> **What to do**
In the data below, find the line that contains "Projetées à travers" and the line that contains "hervor: Schwenkung ueber". Copy both, plus every line between them, exactly.

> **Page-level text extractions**
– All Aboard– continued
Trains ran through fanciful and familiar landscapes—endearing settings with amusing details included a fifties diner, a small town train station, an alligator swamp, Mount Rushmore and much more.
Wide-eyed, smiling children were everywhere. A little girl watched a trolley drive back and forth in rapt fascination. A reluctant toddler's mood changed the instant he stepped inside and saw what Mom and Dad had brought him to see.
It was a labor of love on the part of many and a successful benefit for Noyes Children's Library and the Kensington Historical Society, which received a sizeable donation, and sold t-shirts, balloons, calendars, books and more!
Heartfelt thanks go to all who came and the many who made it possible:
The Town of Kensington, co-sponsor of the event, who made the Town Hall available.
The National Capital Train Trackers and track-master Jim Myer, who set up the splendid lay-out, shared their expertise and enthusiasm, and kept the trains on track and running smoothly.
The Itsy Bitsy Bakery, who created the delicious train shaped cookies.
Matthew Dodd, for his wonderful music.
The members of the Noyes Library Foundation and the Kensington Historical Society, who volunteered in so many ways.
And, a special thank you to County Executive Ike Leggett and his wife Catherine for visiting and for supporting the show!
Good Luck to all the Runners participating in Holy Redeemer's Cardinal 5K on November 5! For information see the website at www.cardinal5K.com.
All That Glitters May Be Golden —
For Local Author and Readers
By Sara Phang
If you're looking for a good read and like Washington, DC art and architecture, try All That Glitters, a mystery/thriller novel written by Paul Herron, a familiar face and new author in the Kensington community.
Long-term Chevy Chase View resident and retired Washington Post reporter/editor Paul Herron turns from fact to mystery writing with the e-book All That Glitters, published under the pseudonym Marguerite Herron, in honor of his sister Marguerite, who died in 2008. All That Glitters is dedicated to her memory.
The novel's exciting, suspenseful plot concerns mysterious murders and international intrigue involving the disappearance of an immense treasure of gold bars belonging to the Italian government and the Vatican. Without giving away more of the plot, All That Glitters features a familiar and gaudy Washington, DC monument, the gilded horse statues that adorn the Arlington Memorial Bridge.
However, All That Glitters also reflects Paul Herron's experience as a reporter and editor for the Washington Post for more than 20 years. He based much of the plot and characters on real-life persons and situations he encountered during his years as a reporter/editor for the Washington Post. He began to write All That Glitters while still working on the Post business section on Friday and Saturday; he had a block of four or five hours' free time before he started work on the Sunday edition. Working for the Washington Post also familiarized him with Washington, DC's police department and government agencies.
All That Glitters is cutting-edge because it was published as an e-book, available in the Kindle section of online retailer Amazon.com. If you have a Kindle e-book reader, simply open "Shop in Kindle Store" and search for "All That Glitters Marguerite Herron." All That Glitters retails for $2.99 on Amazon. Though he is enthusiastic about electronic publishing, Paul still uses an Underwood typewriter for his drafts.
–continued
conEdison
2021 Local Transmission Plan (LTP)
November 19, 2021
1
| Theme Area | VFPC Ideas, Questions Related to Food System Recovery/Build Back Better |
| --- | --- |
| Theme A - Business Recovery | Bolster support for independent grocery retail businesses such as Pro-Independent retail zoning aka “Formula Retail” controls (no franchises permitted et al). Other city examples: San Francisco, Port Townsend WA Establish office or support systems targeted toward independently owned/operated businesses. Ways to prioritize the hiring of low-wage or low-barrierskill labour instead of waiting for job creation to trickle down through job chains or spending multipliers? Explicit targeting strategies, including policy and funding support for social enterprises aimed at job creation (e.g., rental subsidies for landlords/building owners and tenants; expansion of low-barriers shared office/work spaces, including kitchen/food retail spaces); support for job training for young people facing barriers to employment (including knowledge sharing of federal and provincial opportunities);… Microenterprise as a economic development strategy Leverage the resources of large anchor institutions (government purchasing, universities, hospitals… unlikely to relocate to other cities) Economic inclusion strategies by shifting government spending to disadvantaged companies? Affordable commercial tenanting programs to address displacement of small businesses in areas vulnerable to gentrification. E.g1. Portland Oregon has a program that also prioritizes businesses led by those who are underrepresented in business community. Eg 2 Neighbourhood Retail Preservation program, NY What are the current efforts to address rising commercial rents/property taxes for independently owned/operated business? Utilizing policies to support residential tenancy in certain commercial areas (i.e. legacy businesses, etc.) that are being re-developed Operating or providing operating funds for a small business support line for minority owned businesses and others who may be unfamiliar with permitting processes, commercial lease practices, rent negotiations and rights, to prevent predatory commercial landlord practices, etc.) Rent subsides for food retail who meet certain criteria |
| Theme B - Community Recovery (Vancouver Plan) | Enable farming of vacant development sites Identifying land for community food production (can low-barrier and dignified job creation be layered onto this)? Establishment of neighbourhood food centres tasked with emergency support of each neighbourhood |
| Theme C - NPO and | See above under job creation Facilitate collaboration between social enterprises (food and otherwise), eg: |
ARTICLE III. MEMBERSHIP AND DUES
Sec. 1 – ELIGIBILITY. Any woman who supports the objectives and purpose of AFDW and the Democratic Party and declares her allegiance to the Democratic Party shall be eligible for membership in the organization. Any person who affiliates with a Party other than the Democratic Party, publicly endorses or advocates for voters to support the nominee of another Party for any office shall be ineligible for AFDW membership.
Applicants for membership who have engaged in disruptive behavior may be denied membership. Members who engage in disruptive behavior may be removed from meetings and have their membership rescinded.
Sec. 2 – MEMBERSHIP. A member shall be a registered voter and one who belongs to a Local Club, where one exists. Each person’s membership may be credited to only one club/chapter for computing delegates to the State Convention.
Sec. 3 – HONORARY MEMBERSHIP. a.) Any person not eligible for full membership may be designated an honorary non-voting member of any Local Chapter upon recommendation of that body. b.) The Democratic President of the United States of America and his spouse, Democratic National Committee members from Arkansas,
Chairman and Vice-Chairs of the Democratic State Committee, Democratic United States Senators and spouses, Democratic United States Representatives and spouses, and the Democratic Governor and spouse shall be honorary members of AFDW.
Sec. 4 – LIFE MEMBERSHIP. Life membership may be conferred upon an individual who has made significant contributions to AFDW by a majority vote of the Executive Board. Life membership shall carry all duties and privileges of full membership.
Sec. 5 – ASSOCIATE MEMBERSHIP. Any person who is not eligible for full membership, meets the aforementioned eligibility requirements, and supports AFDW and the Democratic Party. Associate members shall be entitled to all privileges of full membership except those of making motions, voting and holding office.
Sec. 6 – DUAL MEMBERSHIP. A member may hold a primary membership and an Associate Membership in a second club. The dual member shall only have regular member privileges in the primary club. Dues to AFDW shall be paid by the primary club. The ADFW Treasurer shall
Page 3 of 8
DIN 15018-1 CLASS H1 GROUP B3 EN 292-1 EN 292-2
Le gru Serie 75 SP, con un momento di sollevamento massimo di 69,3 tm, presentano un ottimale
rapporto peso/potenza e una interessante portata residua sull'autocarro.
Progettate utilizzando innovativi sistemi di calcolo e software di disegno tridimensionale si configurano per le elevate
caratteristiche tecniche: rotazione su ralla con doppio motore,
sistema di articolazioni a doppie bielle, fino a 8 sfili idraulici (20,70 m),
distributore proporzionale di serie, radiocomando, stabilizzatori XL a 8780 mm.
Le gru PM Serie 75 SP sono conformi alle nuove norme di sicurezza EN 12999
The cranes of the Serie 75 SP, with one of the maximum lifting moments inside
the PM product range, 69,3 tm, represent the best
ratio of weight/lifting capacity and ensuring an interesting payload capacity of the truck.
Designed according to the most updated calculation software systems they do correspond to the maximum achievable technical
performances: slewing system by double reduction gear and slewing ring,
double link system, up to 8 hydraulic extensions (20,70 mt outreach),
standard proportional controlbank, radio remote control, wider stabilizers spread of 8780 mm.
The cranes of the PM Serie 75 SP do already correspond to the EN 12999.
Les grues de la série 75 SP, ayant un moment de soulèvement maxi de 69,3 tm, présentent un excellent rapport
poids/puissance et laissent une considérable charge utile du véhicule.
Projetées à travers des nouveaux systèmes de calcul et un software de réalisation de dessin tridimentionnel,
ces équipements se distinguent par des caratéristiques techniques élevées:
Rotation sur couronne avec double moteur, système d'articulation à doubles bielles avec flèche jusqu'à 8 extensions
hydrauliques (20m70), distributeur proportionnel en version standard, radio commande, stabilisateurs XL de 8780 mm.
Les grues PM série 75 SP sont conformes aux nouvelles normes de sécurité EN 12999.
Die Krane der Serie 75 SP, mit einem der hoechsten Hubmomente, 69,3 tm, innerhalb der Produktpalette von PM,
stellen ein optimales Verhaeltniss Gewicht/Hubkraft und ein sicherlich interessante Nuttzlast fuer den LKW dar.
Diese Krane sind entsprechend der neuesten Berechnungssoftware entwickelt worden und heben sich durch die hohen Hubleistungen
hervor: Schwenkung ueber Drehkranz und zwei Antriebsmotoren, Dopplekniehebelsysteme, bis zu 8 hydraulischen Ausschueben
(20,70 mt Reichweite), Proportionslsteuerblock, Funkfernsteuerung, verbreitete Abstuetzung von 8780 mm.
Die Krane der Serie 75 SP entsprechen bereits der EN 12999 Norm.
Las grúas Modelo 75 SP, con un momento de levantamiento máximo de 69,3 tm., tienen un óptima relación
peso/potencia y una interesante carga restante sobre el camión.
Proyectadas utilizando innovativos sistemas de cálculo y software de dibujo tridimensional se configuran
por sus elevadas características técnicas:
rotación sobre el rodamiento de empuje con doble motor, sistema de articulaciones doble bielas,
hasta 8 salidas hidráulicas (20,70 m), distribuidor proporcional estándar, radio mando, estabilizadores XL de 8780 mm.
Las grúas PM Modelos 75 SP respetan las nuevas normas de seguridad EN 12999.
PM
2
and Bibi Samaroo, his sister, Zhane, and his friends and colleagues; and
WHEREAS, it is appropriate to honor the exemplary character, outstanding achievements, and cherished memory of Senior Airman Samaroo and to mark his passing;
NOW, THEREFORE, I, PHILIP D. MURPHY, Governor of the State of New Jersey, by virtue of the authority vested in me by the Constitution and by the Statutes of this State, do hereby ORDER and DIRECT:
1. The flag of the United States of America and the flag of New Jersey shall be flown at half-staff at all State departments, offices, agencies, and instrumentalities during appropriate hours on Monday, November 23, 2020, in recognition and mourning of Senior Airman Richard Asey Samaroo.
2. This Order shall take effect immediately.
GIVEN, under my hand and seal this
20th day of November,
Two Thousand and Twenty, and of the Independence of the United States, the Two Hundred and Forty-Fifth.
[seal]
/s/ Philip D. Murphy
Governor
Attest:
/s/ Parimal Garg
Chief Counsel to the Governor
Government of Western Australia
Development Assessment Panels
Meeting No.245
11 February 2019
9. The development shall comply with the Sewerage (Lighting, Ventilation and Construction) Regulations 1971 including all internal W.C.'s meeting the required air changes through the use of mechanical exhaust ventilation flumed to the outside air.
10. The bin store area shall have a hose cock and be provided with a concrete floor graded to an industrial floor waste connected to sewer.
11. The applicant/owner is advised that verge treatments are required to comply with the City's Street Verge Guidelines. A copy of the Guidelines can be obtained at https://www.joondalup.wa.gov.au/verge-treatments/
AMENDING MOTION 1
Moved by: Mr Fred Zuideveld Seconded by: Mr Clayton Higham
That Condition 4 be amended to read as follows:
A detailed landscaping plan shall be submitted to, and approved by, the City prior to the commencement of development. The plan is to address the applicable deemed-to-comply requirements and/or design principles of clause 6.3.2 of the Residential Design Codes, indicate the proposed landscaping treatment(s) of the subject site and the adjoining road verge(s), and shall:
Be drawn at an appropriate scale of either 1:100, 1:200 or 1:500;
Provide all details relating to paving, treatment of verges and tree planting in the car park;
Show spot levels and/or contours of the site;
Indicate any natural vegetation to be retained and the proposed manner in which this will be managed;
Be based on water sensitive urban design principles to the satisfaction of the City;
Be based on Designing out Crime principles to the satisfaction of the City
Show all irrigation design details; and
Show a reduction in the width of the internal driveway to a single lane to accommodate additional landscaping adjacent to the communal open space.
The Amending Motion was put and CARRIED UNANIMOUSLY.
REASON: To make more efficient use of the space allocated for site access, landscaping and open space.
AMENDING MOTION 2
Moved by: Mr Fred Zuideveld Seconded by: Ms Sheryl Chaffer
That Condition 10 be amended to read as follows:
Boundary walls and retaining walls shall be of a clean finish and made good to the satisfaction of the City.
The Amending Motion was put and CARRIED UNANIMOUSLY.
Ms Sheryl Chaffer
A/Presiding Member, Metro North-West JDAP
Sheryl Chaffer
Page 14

> **Solution to this problem**
Projetées à travers des nouveaux systèmes de calcul et un software de réalisation de dessin tridimentionnel,
ces équipements se distinguent par des caratéristiques techniques élevées:
Rotation sur couronne avec double moteur, système d'articulation à doubles bielles avec flèche jusqu'à 8 extensions
hydrauliques (20m70), distributeur proportionnel en version standard, radio commande, stabilisateurs XL de 8780 mm.
Les grues PM série 75 SP sont conformes aux nouvelles normes de sécurité EN 12999.
Die Krane der Serie 75 SP, mit einem der hoechsten Hubmomente, 69,3 tm, innerhalb der Produktpalette von PM,
stellen ein optimales Verhaeltniss Gewicht/Hubkraft und ein sicherlich interessante Nuttzlast fuer den LKW dar.
Diese Krane sind entsprechend der neuesten Berechnungssoftware entwickelt worden und heben sich durch die hohen Hubleistungen
hervor: Schwenkung ueber Drehkranz und zwei Antriebsmotoren, Dopplekniehebelsysteme, bis zu 8 hydraulischen Ausschueben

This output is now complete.